• [Goal]: Please turn every line of the listing below into a numbered list, leaving out any blank lines.

Dataset items
· · · · · · ·

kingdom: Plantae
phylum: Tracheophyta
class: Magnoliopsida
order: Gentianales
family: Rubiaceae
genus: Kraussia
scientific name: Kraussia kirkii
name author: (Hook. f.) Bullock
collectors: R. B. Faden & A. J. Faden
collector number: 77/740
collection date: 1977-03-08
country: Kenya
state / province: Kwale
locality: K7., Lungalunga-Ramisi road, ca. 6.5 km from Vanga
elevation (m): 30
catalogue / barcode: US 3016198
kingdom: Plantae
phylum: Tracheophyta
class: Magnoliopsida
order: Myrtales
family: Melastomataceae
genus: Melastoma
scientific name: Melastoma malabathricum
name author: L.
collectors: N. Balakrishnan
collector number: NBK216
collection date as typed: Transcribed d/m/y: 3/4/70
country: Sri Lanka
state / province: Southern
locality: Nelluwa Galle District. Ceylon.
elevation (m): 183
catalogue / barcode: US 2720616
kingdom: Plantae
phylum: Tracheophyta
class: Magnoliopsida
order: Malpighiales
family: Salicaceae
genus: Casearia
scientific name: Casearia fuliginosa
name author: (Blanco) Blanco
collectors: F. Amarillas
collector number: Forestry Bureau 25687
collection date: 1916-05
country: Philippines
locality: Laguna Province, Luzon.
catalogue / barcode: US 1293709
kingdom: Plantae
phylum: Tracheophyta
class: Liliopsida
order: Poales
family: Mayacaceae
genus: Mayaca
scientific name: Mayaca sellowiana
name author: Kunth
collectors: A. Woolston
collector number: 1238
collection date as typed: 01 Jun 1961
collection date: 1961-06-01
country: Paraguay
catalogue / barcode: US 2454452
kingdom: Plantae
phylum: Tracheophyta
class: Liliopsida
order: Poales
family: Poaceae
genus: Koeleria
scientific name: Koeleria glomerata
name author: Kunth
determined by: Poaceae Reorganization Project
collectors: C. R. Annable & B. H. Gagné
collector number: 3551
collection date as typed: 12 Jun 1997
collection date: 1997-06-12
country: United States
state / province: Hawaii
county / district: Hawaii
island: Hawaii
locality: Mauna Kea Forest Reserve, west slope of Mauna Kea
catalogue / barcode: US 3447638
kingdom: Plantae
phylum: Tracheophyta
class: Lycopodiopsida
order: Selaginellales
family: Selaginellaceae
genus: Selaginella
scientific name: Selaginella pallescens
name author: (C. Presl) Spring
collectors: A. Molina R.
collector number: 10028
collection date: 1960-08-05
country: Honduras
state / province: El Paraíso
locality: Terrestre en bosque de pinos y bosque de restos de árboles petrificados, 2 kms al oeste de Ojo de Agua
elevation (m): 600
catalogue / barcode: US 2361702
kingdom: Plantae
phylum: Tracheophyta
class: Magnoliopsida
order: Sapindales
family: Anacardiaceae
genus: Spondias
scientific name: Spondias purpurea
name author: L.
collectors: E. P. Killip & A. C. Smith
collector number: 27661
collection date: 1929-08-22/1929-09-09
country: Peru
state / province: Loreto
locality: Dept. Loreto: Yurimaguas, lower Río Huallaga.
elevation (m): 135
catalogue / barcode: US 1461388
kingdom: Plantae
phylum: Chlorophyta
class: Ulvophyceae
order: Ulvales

· · · · · · ·

• [Solution]:
1. kingdom: Plantae
2. phylum: Tracheophyta
3. class: Magnoliopsida
4. order: Gentianales
5. family: Rubiaceae
6. genus: Kraussia
7. scientific name: Kraussia kirkii
8. name author: (Hook. f.) Bullock
9. collectors: R. B. Faden & A. J. Faden
10. collector number: 77/740
11. collection date: 1977-03-08
12. country: Kenya
13. state / province: Kwale
14. locality: K7., Lungalunga-Ramisi road, ca. 6.5 km from Vanga
15. elevation (m): 30
16. catalogue / barcode: US 3016198
17. kingdom: Plantae
18. phylum: Tracheophyta
19. class: Magnoliopsida
20. order: Myrtales
21. family: Melastomataceae
22. genus: Melastoma
23. scientific name: Melastoma malabathricum
24. name author: L.
25. collectors: N. Balakrishnan
26. collector number: NBK216
27. collection date as typed: Transcribed d/m/y: 3/4/70
28. country: Sri Lanka
29. state / province: Southern
30. locality: Nelluwa Galle District. Ceylon.
31. elevation (m): 183
32. catalogue / barcode: US 2720616
33. kingdom: Plantae
34. phylum: Tracheophyta
35. class: Magnoliopsida
36. order: Malpighiales
37. family: Salicaceae
38. genus: Casearia
39. scientific name: Casearia fuliginosa
40. name author: (Blanco) Blanco
41. collectors: F. Amarillas
42. collector number: Forestry Bureau 25687
43. collection date: 1916-05
44. country: Philippines
45. locality: Laguna Province, Luzon.
46. catalogue / barcode: US 1293709
47. kingdom: Plantae
48. phylum: Tracheophyta
49. class: Liliopsida
50. order: Poales
51. family: Mayacaceae
52. genus: Mayaca
53. scientific name: Mayaca sellowiana
54. name author: Kunth
55. collectors: A. Woolston
56. collector number: 1238
57. collection date as typed: 01 Jun 1961
58. collection date: 1961-06-01
59. country: Paraguay
60. catalogue / barcode: US 2454452
61. kingdom: Plantae
62. phylum: Tracheophyta
63. class: Liliopsida
64. order: Poales
65. family: Poaceae
66. genus: Koeleria
67. scientific name: Koeleria glomerata
68. name author: Kunth
69. determined by: Poaceae Reorganization Project
70. collectors: C. R. Annable & B. H. Gagné
71. collector number: 3551
72. collection date as typed: 12 Jun 1997
73. collection date: 1997-06-12
74. country: United States
75. state / province: Hawaii
76. county / district: Hawaii
77. island: Hawaii
78. locality: Mauna Kea Forest Reserve, west slope of Mauna Kea
79. catalogue / barcode: US 3447638
80. kingdom: Plantae
81. phylum: Tracheophyta
82. class: Lycopodiopsida
83. order: Selaginellales
84. family: Selaginellaceae
85. genus: Selaginella
86. scientific name: Selaginella pallescens
87. name author: (C. Presl) Spring
88. collectors: A. Molina R.
89. collector number: 10028
90. collection date: 1960-08-05
91. country: Honduras
92. state / province: El Paraíso
93. locality: Terrestre en bosque de pinos y bosque de restos de árboles petrificados, 2 kms al oeste de Ojo de Agua
94. elevation (m): 600
95. catalogue / barcode: US 2361702
96. kingdom: Plantae
97. phylum: Tracheophyta
98. class: Magnoliopsida
99. order: Sapindales
100. family: Anacardiaceae
101. genus: Spondias
102. scientific name: Spondias purpurea
103. name author: L.
104. collectors: E. P. Killip & A. C. Smith
105. collector number: 27661
106. collection date: 1929-08-22/1929-09-09
107. country: Peru
108. state / province: Loreto
109. locality: Dept. Loreto: Yurimaguas, lower Río Huallaga.
110. elevation (m): 135
111. catalogue / barcode: US 1461388
112. kingdom: Plantae
113. phylum: Chlorophyta
114. class: Ulvophyceae
115. order: Ulvales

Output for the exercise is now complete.